Data processing overhead and repeated IO operations amplified latency across chained automation tasks. The result was a system that worked, but not fast enough to be operationally useful at scale.

What changed

I introduced multithreaded execution, queue-based orchestration with RabbitMQ, and Redis-backed caching. That shifted the execution model from one long serial path to a distributed set of smaller jobs.

Targeted Pandas optimizations and lightweight TinyDB caching reduced redundant data transformations. The goal was to spend CPU cycles on useful work, not repeated lookups or reformatting.

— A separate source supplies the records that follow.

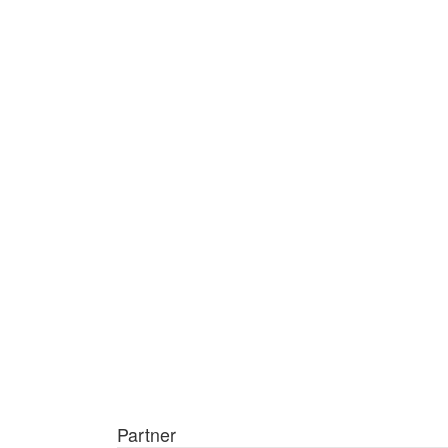
Partner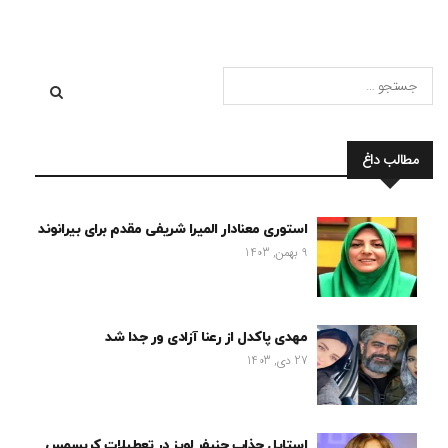
مطالب داغ
استوری معنادار المیرا شریفی مقدم برای بیرانوند
9 بهمن, 1403
مهدی پاکدل از رعنا آزادی ور جدا شد
27 دی, 1403
استایل جذاب جنیفر لوپز در تعطیلات کریسمس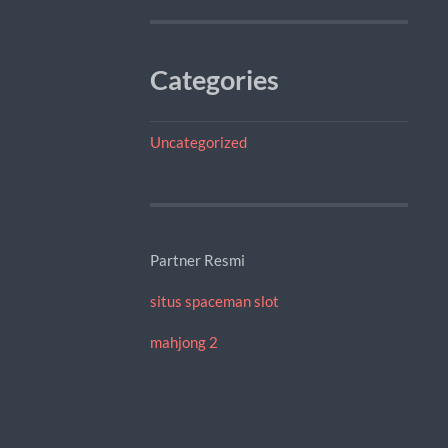
Categories
Uncategorized
Partner Resmi
situs spaceman slot
mahjong 2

The 96× gain came from removing the single-threaded bottleneck in the bot runner and forcing the system to treat each workflow step as an independently schedulable unit.

What went wrong

The biggest early mistake was trying to optimize the same sequential architecture instead of changing the architecture. We shaved milliseconds off individual steps, but the total runtime barely moved until the scheduling model changed.

Caching alone also did not solve the problem. It helped, but the real improvement came from decomposing the workflow and letting multiple steps move independently.

Result and takeaway

End-to-end workflow time dropped from 48 hours to around 30 minutes while preserving system correctness and observability. That changed the business conversation from 'can we wait for it?' to 'what else can we automate?'.

The main takeaway: if a workflow is slow because of architecture, micro-optimisations are not enough. You need to redesign the execution engine and let the pipeline breathe.